Então e Agora, o legado de Emory Douglas
A propósito do programa All Power to the People Então e agora (a decorrer na ZédosBois até 4 de Junho) Emory Douglas, ministro da cultura do Partido Panteras Negras, fez uma apresentação em que comentou várias imagens do seu trabalho.
Segundo Emory Douglas, a comunicação gráfica do Partido Panteras Negras tinha como objectivos denunciar a repressão de que era vítima a comunidade negra norte-americana, nomeadamente pela polícia – os Pig Drawings; a demonstração de solidariedade com outras causas, como os movimentos de libertação em África, etc.; a divulgação da plataforma política dos Panteras Negras e, por fim, a divulgação dos seus programas sociais.
Dos comentários de Douglas ressalta a grande identificação dos Panteras Negras com a comunidade. O artista menciona diversas situações e programas específicos, como o SAFE – Seniors Against a Fearful Enviroment, que visava ajudar os mais velhos com as compras e levantamento das pensões. Ou ainda membros do partido mortos pela polícia no âmbito do programa COINTELPRO do FBI que tinha como objectivo eliminar o Partido Panteras Negras.

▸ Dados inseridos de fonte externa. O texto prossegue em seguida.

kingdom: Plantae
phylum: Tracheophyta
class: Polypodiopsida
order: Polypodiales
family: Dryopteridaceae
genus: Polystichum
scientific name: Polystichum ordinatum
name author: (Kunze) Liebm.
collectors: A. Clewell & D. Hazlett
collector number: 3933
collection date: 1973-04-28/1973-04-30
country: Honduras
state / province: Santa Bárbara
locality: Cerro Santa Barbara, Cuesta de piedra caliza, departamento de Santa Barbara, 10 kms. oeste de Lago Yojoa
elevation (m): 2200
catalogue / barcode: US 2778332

Emory Douglas falou-nos também da sua colaboração no início deste ano com o artista Richard Bell na Austrália e do trabalho que fez sobre as reparations (movimento que exige uma compensação sobre a escravatura).
Este programa da ZDB remete-nos, inevitavelmente, para o impacto dos Panteras Negras no resto do mundo. Na exposição fica evidente uma estética que é partilhada por grupos oprimidos em diversas zonas do globo. Em termos ideológicos, a sua influência no movimento dos direitos civis e a sua inserção no pensamento de esquerda que suporta muitos movimentos libertários é também conhecida. Então e agora? O que é feito dessa influência, da atitude combativa?

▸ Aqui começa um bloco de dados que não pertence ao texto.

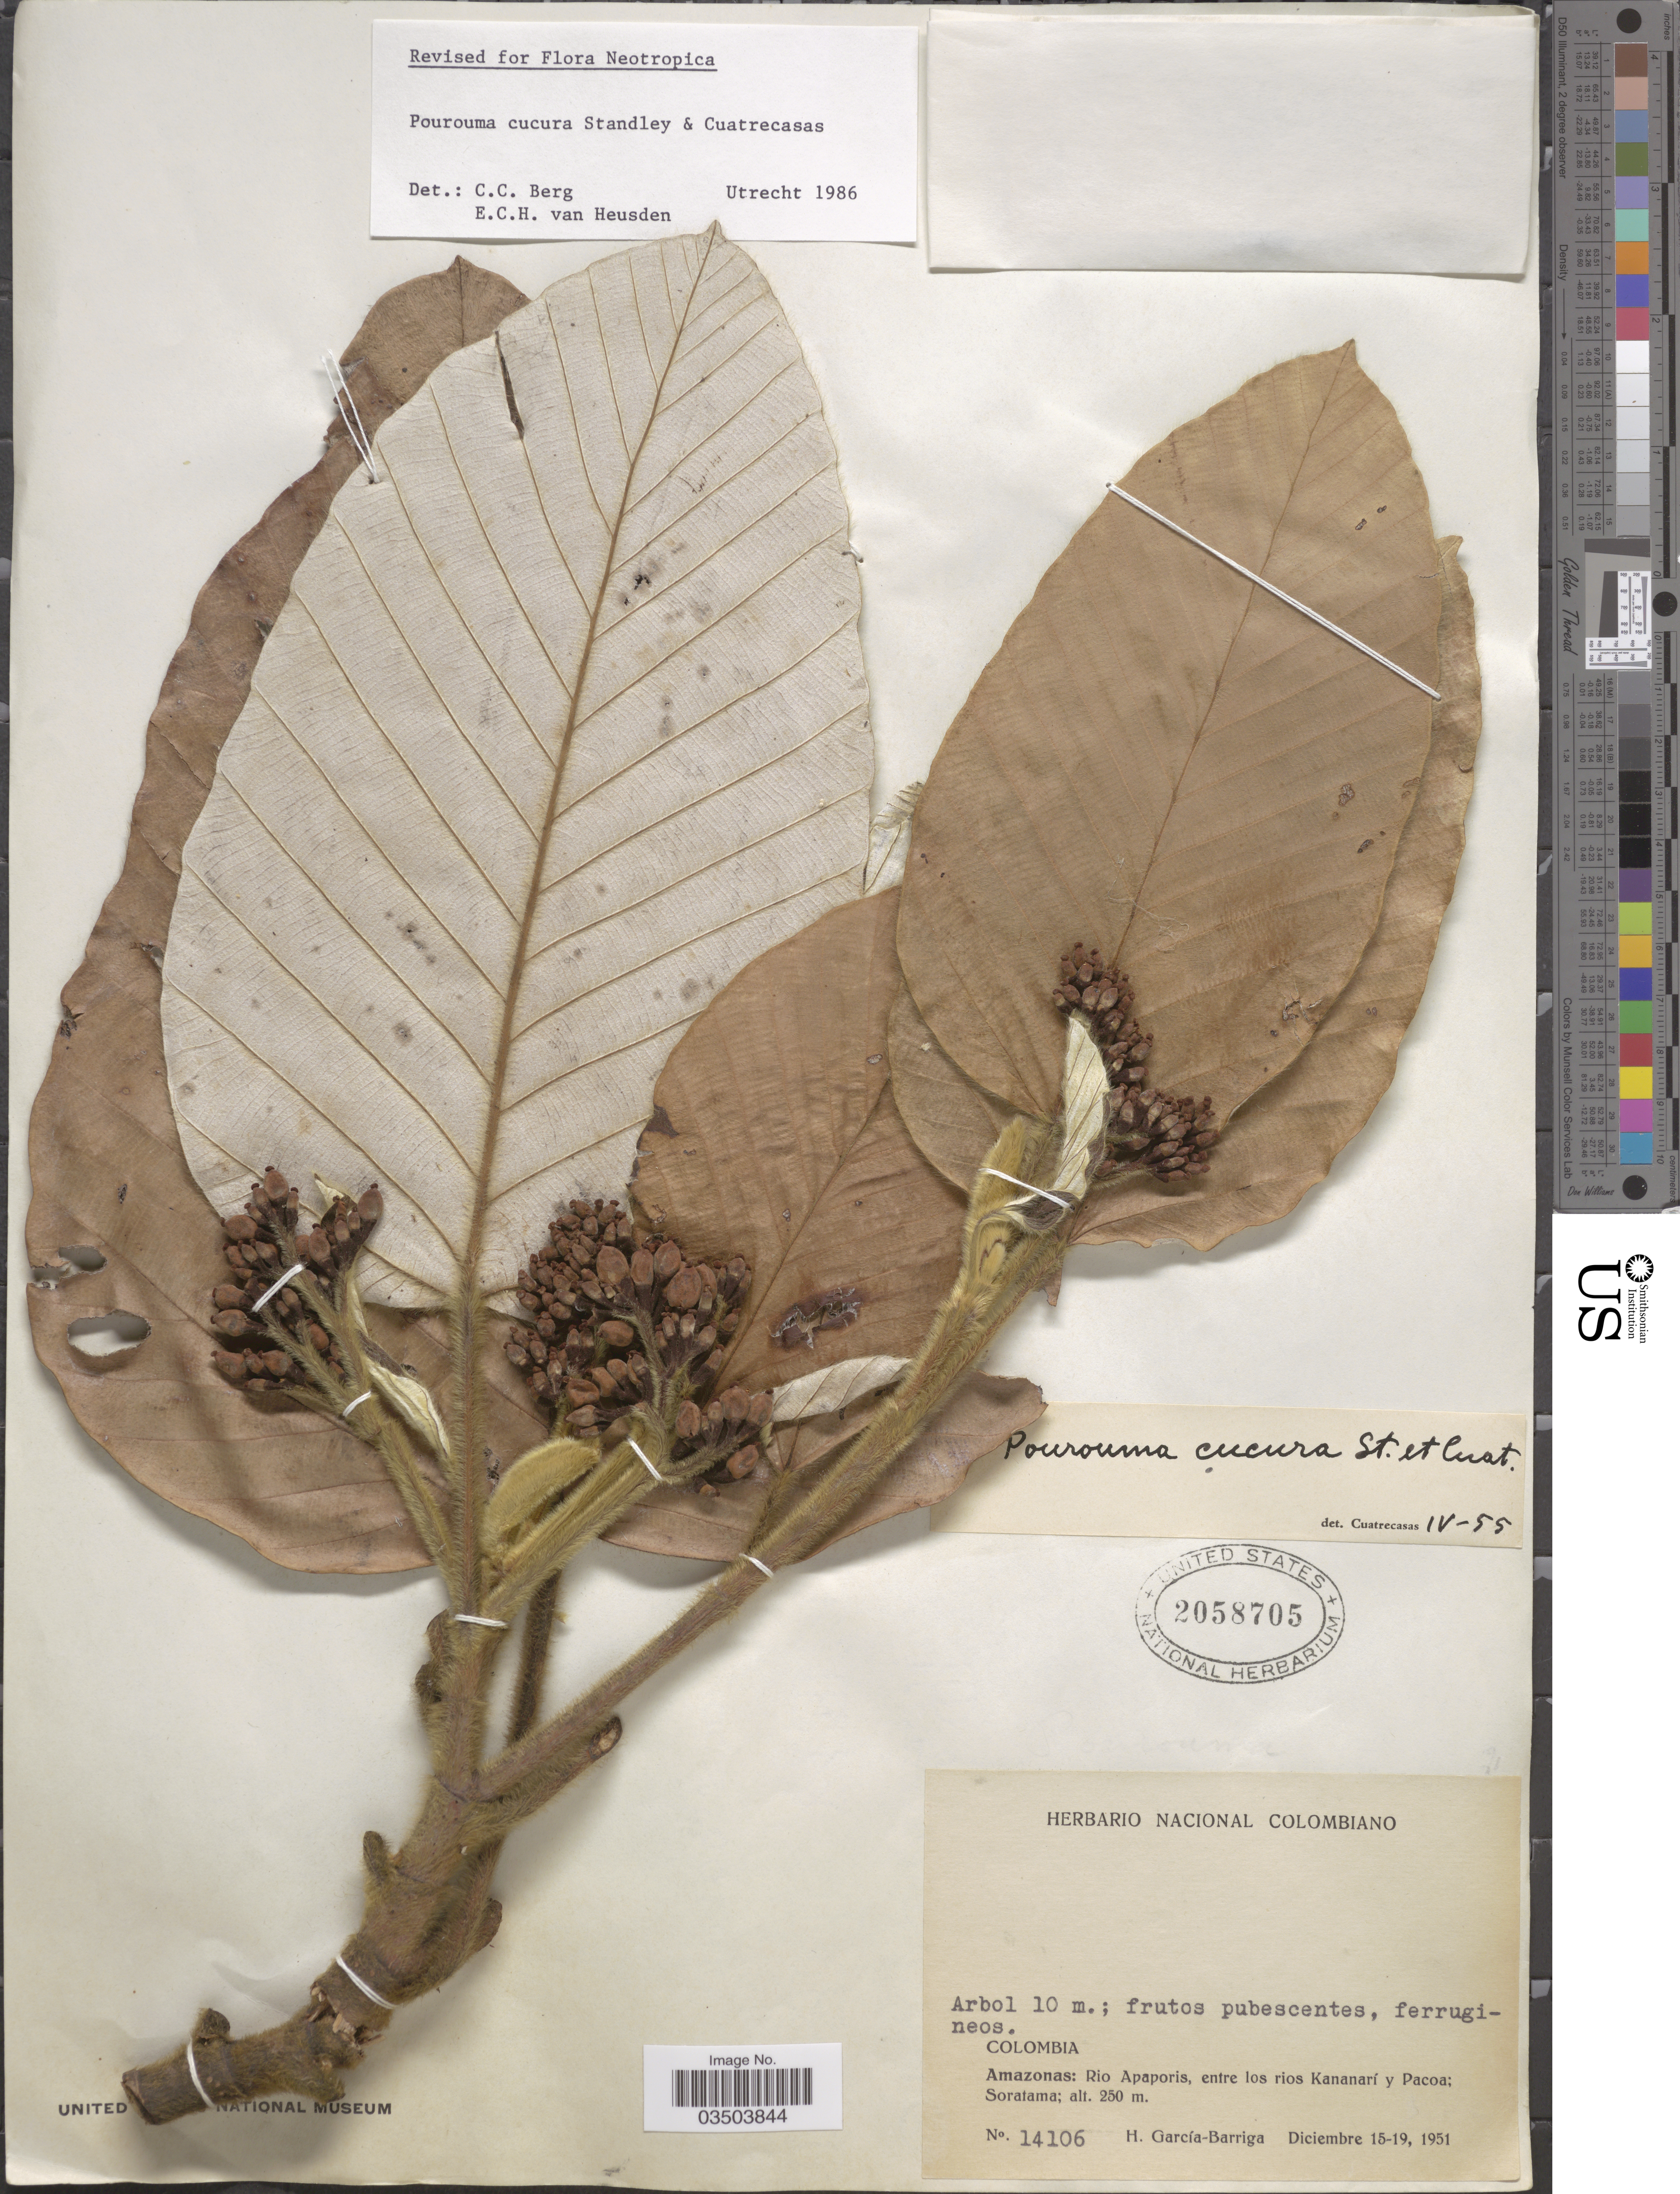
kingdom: Plantae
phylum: Tracheophyta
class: Magnoliopsida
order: Rosales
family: Urticaceae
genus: Pourouma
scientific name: Pourouma cucura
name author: Standl. & Cuatrec.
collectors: H. García Barriga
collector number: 14106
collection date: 1951-12-15/1951-12-19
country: Colombia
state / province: Amazônas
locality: Rio Apaporis, entre los rios Kananarí y Pacoa; Soratama.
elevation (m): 250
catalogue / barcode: US 2058705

Atendendo à realidade portuguesa, creio que todos ainda nos lembramos do rapper Mc Snake, morto pela policia, cujo julgamento ainda decorre. Entre nós, preto, negro e africano são sinónimos. O discurso de empowerment criado pelo Partido Panteras Negras e pelo próprio Emory Douglas e o movimento internacional, quer nas ruas quer a nível académico, que permite cunhar a palavra ‘black’ como uma alternativa neutra para designar negros e não-brancos, parece ter passado ao lado de Portugal. Sobrevive, uma capacidade de analisar os processos externos como característicos de situações distintas das vividas em Portugal. Sobrevive intacta a ideia de convivência entre Portugal e África numa longa história de proximidade e “irmandade”. Elaborar um discurso sobre o racismo é quase impossível perante o preconceito com que se analisa a história colonial portuguesa, a pretensa amizade entre os povos, etc. Não pude deixar de notar que não encontro palavras para o que se passa aqui. Quando a repressão e o racismo são invisíveis e, de tão comuns, quase imperceptíveis como reclamar?